Embora a maioria dos estudiosos não o reconheça como parte do cânone religioso, o Livro de Enoque possui nuances que devem ser analisadas sem fazer vista grossa. Ou seja, há fatos que mostram que os primeiros discípulos de Yeshua reconheciam eventos que hoje podemos ler no Livro de Enoque. Qualquer pessoa atenta irá ler o livro de Enoque e, tendo conhecimento prévio de tudo que existe no “Novo Testamento”, perceberá que existem mais de 120 citações do livro de Enoque ali, por exemplo: Judas 14-15 está provavelmente citando 1 Enoque 1:9. Isso é mera coincidência?

Entrando na parte mais acadêmica, Tertuliano (160 a 220 DC), um teólogo proeminente da Igreja primitiva, menciona fatos sobre Enoque em seu livro:

“Estou ciente de que o Livro de Enoque […] não é aceito porque não é admitido no cânon judaico. Suponho que não seja aceito porque eles não pensaram que um livro escrito antes do dilúvio pudesse ter sobrevivido à catástrofe que destruiu o mundo inteiro. Se esse for o motivo, lembre-se de que Noé era bisneto de Enoque e sobrevivente do dilúvio. Ele teria crescido na tradição da família e o nome de Enoque seria uma palavra familiar e ele certamente se lembraria da graça que seu antepassado desfrutava diante de Deus e da reputação de toda a sua pregação, especialmente desde que Enoque deu o comando a seu pai […] Portanto, Agora, supondo que Noé não pudesse ter esse conhecimento diretamente, ainda haveria outra razão para justificar nossa afirmação da genuinidade deste livro: ele poderia facilmente reescrevê-lo sob a inspiração do Espírito depois de ter sido destruído pela violência do dilúvio, assim como, quando Jerusalém foi destruída pelas mãos dos babilônios, todos os documentos da literatura judaica são conhecidos por terem sido restaurados por Esdras. Mas, como Enoque neste mesmo livro nos fala de nosso Senhor, não devemos rejeitar nada que realmente nos pertença. Não lemos que toda palavra das Escrituras útil para edificação é divinamente inspirada? 

Como vocês sabem muito bem, foi posteriormente rejeitado pelos judeus pela mesma razão que os levou a rejeitar quase todas as outras partes que profetizavam sobre Cristo. Agora, não é de surpreender que eles se recusaram a aceitar certas Escrituras que falavam Dele quando estavam destinadas a não recebê-Lo quando Ele próprio falava com elas. A tudo o que podemos acrescentar, o fato de termos; um testemunho de Enoque na Epístola de Judas, o Apóstolo.” (Tertuliano de Cartago. Vestuário Feminino, 2019, capítulo 3: 1-3).

Material fornecido —
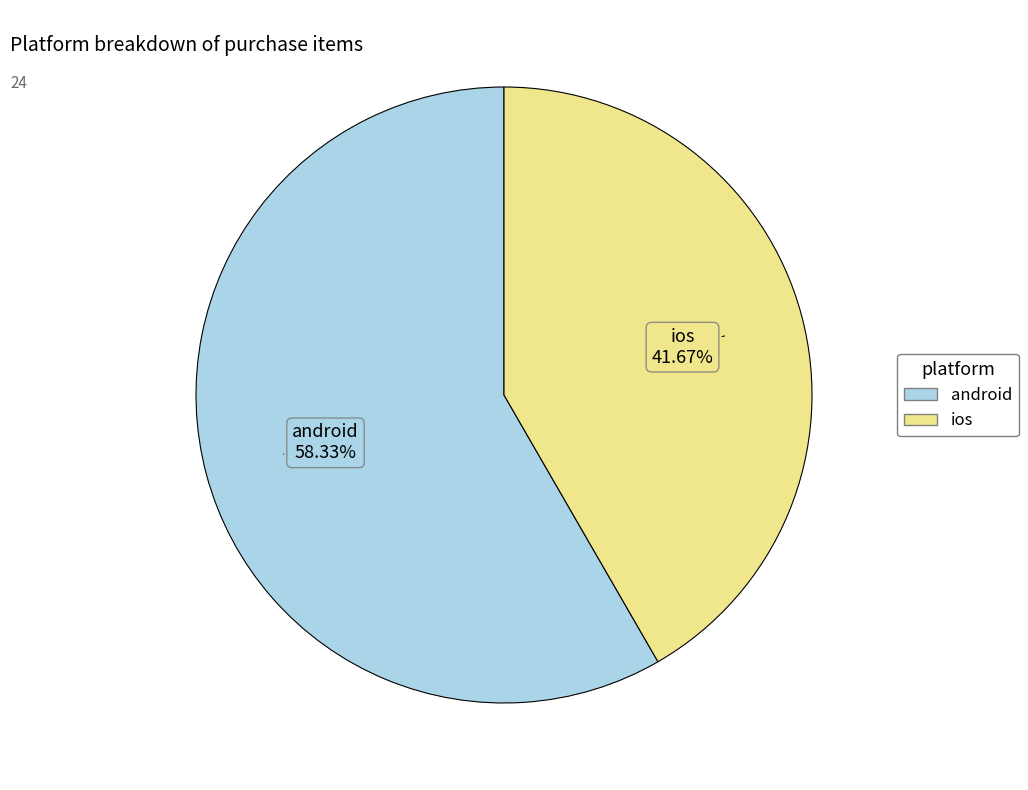

What is the majority slice?

android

Tarefas propostas —
#1 Extraia, sem nenhuma alteração, a parte do trecho sobre o Livro de Enoque que começa nas palavras "Como vocês sabem" e termina logo depois de "capítulo 3: 1-3).".
#2 Na citação de Tertuliano incluída no trecho sobre o Livro de Enoque, quais figuras humanas, sem contar Cristo, são mencionadas pelo nome?

Lista de respostas —
#1
Como vocês sabem muito bem, foi posteriormente rejeitado pelos judeus pela mesma razão que os levou a rejeitar quase todas as outras partes que profetizavam sobre Cristo. Agora, não é de surpreender que eles se recusaram a aceitar certas Escrituras que falavam Dele quando estavam destinadas a não recebê-Lo quando Ele próprio falava com elas. A tudo o que podemos acrescentar, o fato de termos; um testemunho de Enoque na Epístola de Judas, o Apóstolo.” (Tertuliano de Cartago. Vestuário Feminino, 2019, capítulo 3: 1-3).

#2 Enoque, Noé, Esdras e Judas, o Apóstolo.